Koning haatte heksen
De Schotten waren fanatieke heksenvervolgers. Per hoofd van de bevolking werden er vijf keer meer mensen ter dood veroordeeld dan elders in Europa, zegt Mitchell. "Dat kwam door een combinatie van factoren. Een daarvan was een diep religieus conflict over welk gedachtegoed het juiste, het 'goddelijke' was.

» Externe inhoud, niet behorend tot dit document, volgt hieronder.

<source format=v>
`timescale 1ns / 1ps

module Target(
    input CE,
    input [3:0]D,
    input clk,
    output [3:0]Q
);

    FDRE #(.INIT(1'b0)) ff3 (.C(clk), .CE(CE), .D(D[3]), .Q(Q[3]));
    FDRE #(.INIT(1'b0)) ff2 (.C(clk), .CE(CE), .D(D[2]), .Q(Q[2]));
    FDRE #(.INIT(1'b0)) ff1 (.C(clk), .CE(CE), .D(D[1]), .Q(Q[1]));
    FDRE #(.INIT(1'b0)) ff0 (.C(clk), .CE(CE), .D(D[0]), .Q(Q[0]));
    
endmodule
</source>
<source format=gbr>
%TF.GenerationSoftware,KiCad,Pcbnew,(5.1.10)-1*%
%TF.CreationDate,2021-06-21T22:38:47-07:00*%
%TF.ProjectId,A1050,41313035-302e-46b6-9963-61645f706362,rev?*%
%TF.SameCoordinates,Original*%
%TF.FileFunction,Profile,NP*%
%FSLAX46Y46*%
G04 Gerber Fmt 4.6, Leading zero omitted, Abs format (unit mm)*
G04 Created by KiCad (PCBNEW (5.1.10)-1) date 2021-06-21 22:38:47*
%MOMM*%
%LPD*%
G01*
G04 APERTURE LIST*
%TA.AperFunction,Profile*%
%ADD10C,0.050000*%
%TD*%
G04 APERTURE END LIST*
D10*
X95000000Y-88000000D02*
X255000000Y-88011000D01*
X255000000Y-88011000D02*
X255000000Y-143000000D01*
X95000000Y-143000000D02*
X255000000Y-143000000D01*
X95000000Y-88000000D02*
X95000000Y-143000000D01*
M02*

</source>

Als gevolg daarvan diende heksenvervolging om te laten zien dat er stevig werd opgetreden tegen het 'slechte' in de maatschappij."
Een andere factor was de Schotse koning James VI. Hij had een buitengewone hekel aan heksen, omdat hij dacht dat ze tegen hem samenspanden, bijvoorbeeld door stormen op te roepen om zijn schepen te laten zinken. "Hij was er zo door geobsedeerd dat hij zelfs een boek schreef over heksen en demonen, hoe je ze kon herkennen," zegt Mitchell. "Als de hoogste organen van de staat beweren dat heksen bestaan en kwaadaardige dingen doen, dan raakt de hele samenleving in de ban van verdachtmaking en het vervolgen van heksen."

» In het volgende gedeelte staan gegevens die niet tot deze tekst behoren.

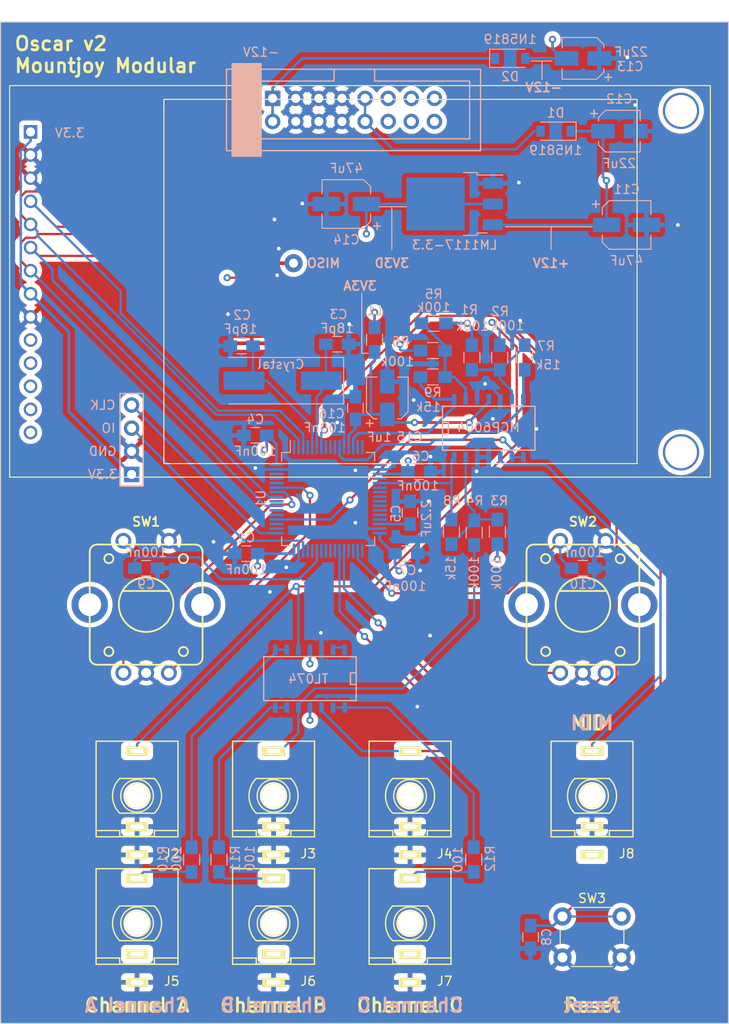
<source format=kicad_pcb>
(kicad_pcb (version 20221018) (generator pcbnew)

  (general
    (thickness 1.6)
  )

  (paper "A4")
  (layers
    (0 "F.Cu" signal)
    (1 "In1.Cu" power "GND")
    (2 "In2.Cu" power "PWR")
    (31 "B.Cu" signal)
    (34 "B.Paste" user)
    (35 "F.Paste" user)
    (36 "B.SilkS" user "B.Silkscreen")
    (37 "F.SilkS" user "F.Silkscreen")
    (38 "B.Mask" user)
    (39 "F.Mask" user)
    (40 "Dwgs.User" user "User.Drawings")
    (41 "Cmts.User" user "User.Comments")
    (42 "Eco1.User" user "User.Eco1")
    (43 "Eco2.User" user "User.Eco2")
    (44 "Edge.Cuts" user)
    (45 "Margin" user)
    (46 "B.CrtYd" user "B.Courtyard")
    (47 "F.CrtYd" user "F.Courtyard")
    (48 "B.Fab" user)
    (49 "F.Fab" user)
  )

  (setup
    (pad_to_mask_clearance 0.051)
    (solder_mask_min_width 0.25)
    (pcbplotparams
      (layerselection 0x00010fc_ffffffff)
      (plot_on_all_layers_selection 0x0000000_00000000)
      (disableapertmacros false)
      (usegerberextensions false)
      (usegerberattributes false)
      (usegerberadvancedattributes false)
      (creategerberjobfile false)
      (dashed_line_dash_ratio 12.000000)
      (dashed_line_gap_ratio 3.000000)
      (svgprecision 4)
      (plotframeref false)
      (viasonmask false)
      (mode 1)
      (useauxorigin false)
      (hpglpennumber 1)
      (hpglpenspeed 20)
      (hpglpendiameter 15.000000)
      (dxfpolygonmode true)
      (dxfimperialunits true)
      (dxfusepcbnewfont true)
      (psnegative false)
      (psa4output false)
      (plotreference true)
      (plotvalue true)
      (plotinvisibletext false)
      (sketchpadsonfab false)
      (subtractmaskfromsilk false)
      (outputformat 1)
      (mirror false)
      (drillshape 0)
      (scaleselection 1)
      (outputdirectory "Gerbers/")
    )
  )

  (net 0 "")
  (net 1 "+3V3")
  (net 2 "GND")
  (net 3 "Net-(C2-Pad1)")
  (net 4 "Net-(C3-Pad1)")
  (net 5 "Net-(C5-Pad1)")
  (net 6 "NRST")
  (net 7 "L_ENC_BTN")
  (net 8 "R_ENC_BTN")
  (net 9 "VCC")
  (net 10 "VEE")
  (net 11 "+3.3VA")
  (net 12 "+12V")
  (net 13 "-12V")
  (net 14 "SWCLK")
  (net 15 "SWDIO")
  (net 16 "Net-(J5-Pad2)")
  (net 17 "Net-(J6-Pad2)")
  (net 18 "Net-(J7-Pad2)")
  (net 19 "Net-(J8-Pad1)")
  (net 20 "Net-(J9-Pad11)")
  (net 21 "Net-(J9-Pad12)")
  (net 22 "Net-(J9-Pad14)")
  (net 23 "Net-(J9-Pad13)")
  (net 24 "Net-(J9-Pad15)")
  (net 25 "Net-(J9-Pad16)")
  (net 26 "Net-(R1-Pad1)")
  (net 27 "Net-(R3-Pad1)")
  (net 28 "Net-(R5-Pad1)")
  (net 29 "CH_A_IN")
  (net 30 "CH_B_IN")
  (net 31 "CH_C_IN")
  (net 32 "Net-(R10-Pad2)")
  (net 33 "Net-(R11-Pad2)")
  (net 34 "Net-(R12-Pad2)")
  (net 35 "L_ENC_UP")
  (net 36 "L_ENC_DN")
  (net 37 "R_ENC_DN")
  (net 38 "R_ENC_UP")
  (net 39 "Net-(U1-Pad1)")
  (net 40 "Net-(U1-Pad4)")
  (net 41 "LCD_DC")
  (net 42 "Net-(U1-Pad9)")
  (net 43 "Net-(U1-Pad10)")
  (net 44 "Net-(U1-Pad15)")
  (net 45 "Net-(U1-Pad16)")
  (net 46 "Net-(U1-Pad17)")
  (net 47 "Net-(U1-Pad20)")
  (net 48 "Net-(U1-Pad22)")
  (net 49 "Net-(U1-Pad24)")
  (net 50 "Net-(U1-Pad25)")
  (net 51 "LCD_RESET")
  (net 52 "Net-(U1-Pad27)")
  (net 53 "Net-(U1-Pad28)")
  (net 54 "Net-(U1-Pad29)")
  (net 55 "Net-(U1-Pad33)")
  (net 56 "Net-(U1-Pad35)")
  (net 57 "Net-(U1-Pad39)")
  (net 58 "Net-(U1-Pad40)")
  (net 59 "Net-(U1-Pad41)")
  (net 60 "Net-(U1-Pad42)")
  (net 61 "Net-(U1-Pad44)")
  (net 62 "Net-(U1-Pad50)")
  (net 63 "Net-(U1-Pad51)")
  (net 64 "MIDI_OUT")
  (net 65 "Net-(U1-Pad53)")
  (net 66 "Net-(U1-Pad54)")
  (net 67 "LCD_SCK")
  (net 68 "LCD_MOSI")
  (net 69 "Net-(U1-Pad60)")
  (net 70 "Net-(U1-Pad61)")
  (net 71 "Net-(U1-Pad62)")
  (net 72 "Net-(U2-Pad14)")
  (net 73 "Net-(U2-Pad13)")
  (net 74 "Net-(U2-Pad12)")
  (net 75 "Net-(U2-Pad11)")
  (net 76 "Net-(U2-Pad10)")
  (net 77 "Net-(U1-Pad23)")
  (net 78 "Net-(U1-Pad56)")
  (net 79 "Net-(U1-Pad8)")
  (net 80 "Net-(U1-Pad26)")
  (net 81 "Net-(U4-Pad13)")
  (net 82 "LCD_MISO")
  (net 83 "/CHA_In")
  (net 84 "/CHB_In")
  (net 85 "/CHC_In")
  (net 86 "/CHA_Out")
  (net 87 "/CHB_Out")
  (net 88 "/CHC_Out")
  (net 89 "/MIDI_In")
  (net 90 "Net-(U1-Pad45)")
  (net 91 "Net-(U1-Pad36)")

  (footprint "Custom_Footprints:THONKICONN_hole" (layer "F.Cu") (at 135 135))

  (footprint "Custom_Footprints:THONKICONN_hole" (layer "F.Cu") (at 150 135))

  (footprint "Custom_Footprints:THONKICONN_hole" (layer "F.Cu") (at 165 135))

  (footprint "Custom_Footprints:THONKICONN_hole" (layer "F.Cu") (at 135 149))

  (footprint "Custom_Footprints:THONKICONN_hole" (layer "F.Cu") (at 150 149))

  (footprint "Custom_Footprints:THONKICONN_hole" (layer "F.Cu") (at 165 149))

  (footprint "Custom_Footprints:THONKICONN_hole" (layer "F.Cu") (at 185 135))

  (footprint "Custom_Footprints:Encoder" (layer "F.Cu") (at 184 114))

  (footprint "Custom_Footprints:Encoder" (layer "F.Cu") (at 136 114))

  (footprint "Custom_Footprints:ILI9341_SPI" (layer "F.Cu") (at 121 57))

  (footprint "Buttons_Switches_THT:SW_PUSH_6mm" (layer "F.Cu") (at 181.75 148.25))

  (footprint "Custom_Footprints:18x0.8mmLCDConnector" (layer "F.Cu") (at 147.6 71.7 -90))

  (footprint "Wire_Pads:SolderWirePad_single_2mmDrill" (layer "F.Cu") (at 152.76 74.89))

  (footprint "Capacitors_SMD:C_0805_HandSoldering" (layer "B.Cu") (at 147 108.4 180))

  (footprint "Capacitors_SMD:C_0805_HandSoldering" (layer "B.Cu") (at 146.5 85.6 180))

  (footprint "Capacitors_SMD:C_0805_HandSoldering" (layer "B.Cu") (at 165 103.9 90))

  (footprint "Capacitors_SMD:C_0805_HandSoldering" (layer "B.Cu") (at 166 99.4))

  (footprint "Capacitors_SMD:C_0805_HandSoldering" (layer "B.Cu") (at 164.6 108.4))

  (footprint "Capacitors_SMD:C_0805_HandSoldering" (layer "B.Cu") (at 178.25 150.5 90))

  (footprint "Capacitors_SMD:C_0805_HandSoldering" (layer "B.Cu") (at 136 110))

  (footprint "Capacitors_SMD:C_0805_HandSoldering" (layer "B.Cu") (at 184 110))

  (footprint "Capacitors_SMD:CP_Elec_5x5.8" (layer "B.Cu") (at 188.8 72.3))

  (footprint "Capacitors_SMD:CP_Elec_4x5.8" (layer "B.Cu") (at 188 62))

  (footprint "Capacitors_SMD:CP_Elec_5x5.8" (layer "B.Cu") (at 158 70 180))

  (footprint "Capacitors_SMD:C_0805_HandSoldering" (layer "B.Cu") (at 159 92.4 90))

  (footprint "Diodes_SMD:D_SOD-123" (layer "B.Cu") (at 181 62 180))

  (footprint "Custom_Footprints:Eurorack_16_pin_header" (layer "B.Cu") (at 149.9 58.4))

  (footprint "Resistors_SMD:R_0805_HandSoldering" (layer "B.Cu") (at 171.8 86.85 90))

  (footprint "Resistors_SMD:R_0805_HandSoldering" (layer "B.Cu") (at 174.85 86.85 90))

  (footprint "Resistors_SMD:R_0805_HandSoldering" (layer "B.Cu") (at 174.6 106 -90))

  (footprint "Resistors_SMD:R_0805_HandSoldering" (layer "B.Cu") (at 172.05 106.1 -90))

  (footprint "Resistors_SMD:R_0805_HandSoldering" (layer "B.Cu") (at 167.6 83.1))

  (footprint "Resistors_SMD:R_0805_HandSoldering" (layer "B.Cu") (at 167.5 86.1 180))

  (footprint "Resistors_SMD:R_0805_HandSoldering" (layer "B.Cu") (at 169.55 106 -90))

  (footprint "Resistors_SMD:R_0805_HandSoldering" (layer "B.Cu") (at 167.5 89))

  (footprint "Resistors_SMD:R_0805_HandSoldering" (layer "B.Cu") (at 141 142 90))

  (footprint "Resistors_SMD:R_0805_HandSoldering" (layer "B.Cu") (at 172 142 90))

  (footprint "Package_QFP:LQFP-64_10x10mm_P0.5mm" (layer "B.Cu") (at 156 102.4 -90))

  (footprint "SMD_Packages:SOIC-14_N" (layer "B.Cu") (at 173.65 94.75))

  (footprint "SMD_Packages:SOIC-14_N" (layer "B.Cu") (at 154 122 180))

  (footprint "TO_SOT_Packages_SMD:TO-252-3_TabPin2" (layer "B.Cu") (at 169.9 70 180))

  (footprint "Custom_Footprints:Crystal_SMD" (layer "B.Cu") (at 151 89.4 180))

  (footprint "Custom_Footprints:SWD_header" (layer "B.Cu") (at 134.4 99.7 90))

  (footprint "Capacitors_SMD:CP_Elec_4x5.8" (layer "B.Cu") (at 162.5 91.3 90))

  (footprint "Resistors_SMD:R_0805_HandSoldering" (layer "B.Cu") (at 161.1 84.9 90))

  (footprint "Resistors_SMD:R_0805_HandSoldering" (layer "B.Cu") (at 177.6 86.85 90))

  (footprint "Diodes_SMD:D_SOD-123" (layer "B.Cu") (at 176 54))

  (footprint "Capacitors_SMD:CP_Elec_4x5.8" (layer "B.Cu") (at 184 54 180))

  (footprint "Resistors_SMD:R_0805_HandSoldering" (layer "B.Cu") (at 144 142 90))

  (footprint "Capacitors_SMD:C_0805_HandSoldering" (layer "B.Cu") (at 148 95.4 180))

  (footprint "Capacitors_SMD:C_0805_HandSoldering" (layer "B.Cu")
    (tstamp 00000000-0000-0000-0000-00005d3c814a)
    (at 157 85.4)
    (descr "Capacitor SMD 0805, hand soldering")
    (tags "capacitor 0805")
    (path "/00000000-0000-0000-0000-00005c166fcd")
    (attr smd)
    (fp_text reference "C3" (at 0.15 -3.275) (layer "B.SilkS")
        (effects (font (size 1 1) (thickness 0.15)) (justify mirror))
      (tstamp 318bad43-1232-4cde-92d8-2d4fbc3884af)
    )
    (fp_text value "18pF" (at 0 -1.75) (layer "B.SilkS")
        (effects (font (size 1 1) (thickness 0.15)) (justify mirror))
      (tstamp c17175c7-4a90-4bee-ac25-35a60c7abc6e)
    )
    (fp_text user "${REFERENCE}" (at 0 1.75) (layer "B.Fab")
        (effects (font (size 1 1) (thickness 0.15)) (justify mirror))
      (tstamp 267a1f8d-5d7f-4724-9e73-76367998af66)
    )
    (fp_line (start -0.5 -0.85) (end 0.5 -0.85)
      (stroke (width 0.12) (type solid)) (layer "B.SilkS") (tstamp a95a7996-49d5-4771-8b10-d6c94e26962e))
    (fp_line (start 0.5 0.85) (end -0.5 0.85)
      (stroke (width 0.12) (type solid)) (layer "B.SilkS") (tstamp f701353e-dd50-4c46-b5d6-8870a3834c06))
    (fp_line (start -2.25 0.88) (end -2.25 -0.87)
      (stroke (width 0.05) (type solid)) (layer "B.CrtYd") (tstamp d01a3331-d551-47be-9991-7ea38a40b098))
    (fp_line (start -2.25 0.88) (end 2.25 0.88)
      (stroke (width 0.05) (type solid)) (layer "B.CrtYd") (tstamp 1c88fa35-fc01-40ec-a2e6-d9b6efa361f9))
    (fp_line (start 2.25 -0.87) (end -2.25 -0.87)
      (stroke (width 0.05) (type solid)) (layer "B.CrtYd") (tstamp 797be2f2-3535-41b2-bc56-f5bd230df3e1))
    (fp_line (start 2.25 -0.87) (end 2.25 0.88)
      (stroke (width 0.05) (type solid)) (layer "B.CrtYd") (tstamp 5230cbb8-5503-4c3d-82e3-5b291517935c))
    (fp_line (start -1 -0.62) (end -1 0.62)
      (stroke (width 0.1) (type solid)) (layer "B.Fab") (tstamp e2c74633-7852-4fa1-81cd-f67379b0a78c))
    (fp_line (start -1 0.62) (end 1 0.62)
      (stroke (width 0.1) (type solid)) (layer "B.Fab") (tstamp 5582f
... [1184436 chars truncated]
</source>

Een van de bekendste vrouwen is de 60-jarige Lilias Adie uit het kustplaatsje Torryburn in Fife. Zij werd door haar buren beschuldigd van tovenarij, zegt Mitchell. "Voor zover we weten, is zij de enige 'heks' die een graf heeft gekregen. Meestal werden de vrouwen tot as verbrand, zodat er niks meer te begraven viel. Maar Lilias Adie overleed al in de gevangenis. Omdat de mensen zo bang waren en niet wisten wat ze met haar lichaam moesten doen, werd ze begraven op het strand tussen eb en vloed met een grote steen op haar kist, zodat ze niet kon herrijzen."